Top-level roles describe generated apps or shared infrastructure. Owned roles attach a capability to a parent part.

ExampleMeaning
frontend:typescript:nextGenerate a TypeScript Next.js frontend.
backend:go:ginGenerate a Go Gin backend.
backend.orm:go:gormAttach GORM to the selected backend.
backend.api:rust:tonicAttach Tonic gRPC to a Rust backend.
database:universal:postgresAdd a shared PostgreSQL database part.
mobile:react-native:native-bareGenerate a React Native mobile app.

Scripted example

npm create better-fullstack@latest my-mixed-app -- \  --part frontend:typescript:next \  --part backend:go:gin \  --part backend.orm:go:gorm \  --part backend.auth:go:jwt \  --part database:universal:postgres \  --part mobile:react-native:native-bare \  --addons turborepo docker-compose

Source of truth

Multi-ecosystem projects write stackParts to bts.jsonc. Those parts are the source of truth for generated structure, history, and reproducible commands. Legacy fields such as backend, orm, or frontend may still appear as compatibility fallbacks derived from the graph.

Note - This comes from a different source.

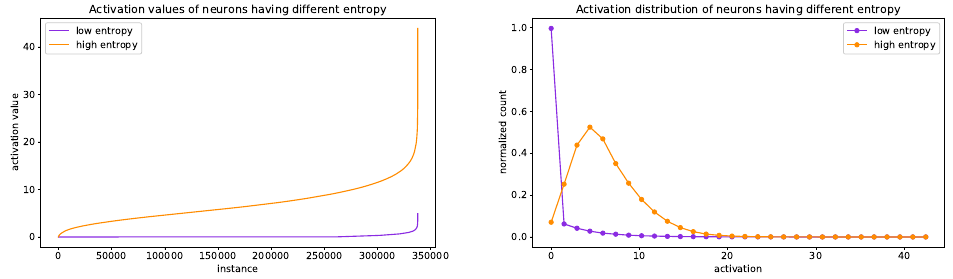
Figure 4. Activations of neurons having different entropies. In both the images, the purple line refers to a neuron having a low entropy score H = 1.06, while the orange line represents a neuron with an high entropy H = 5.19. The left figure is a simple plot of the sorted activation values for the two neurons, while the left figure reports the distribution of the activation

Generated commands preserve the graph as repeated --part flags, so the project can be recreated without relying on hidden builder state.

Builder flow

The Stack Builder's Multi-Ecosystem mode walks through:

  1. Frontend - TypeScript web frontends.
  2. Backend - TypeScript, Rust, Python, Go, Java, or Elixir backends and owned backend capabilities.
  3. Database - shared universal database choices.
  4. Mobile - React Native app choices.
  5. Finalize - addons, AI docs, install, Git, and version settings.

Compatibility

  • Only one selected primary part per role is supported in the current graph model.
  • Owned capability parts must reference an owner, such as backend.orm:go:gorm.
  • Capability ecosystems generally need to match their owner ecosystem.
  • Universal database parts can be shared across ecosystems.
  • Some tools provide implied parts. For example, selected backends may provide database or routing assumptions that appear in generated stackParts.
  • The compatibility checker validates graph parts before generation and reports owner, duplicate, and unsupported-tool issues.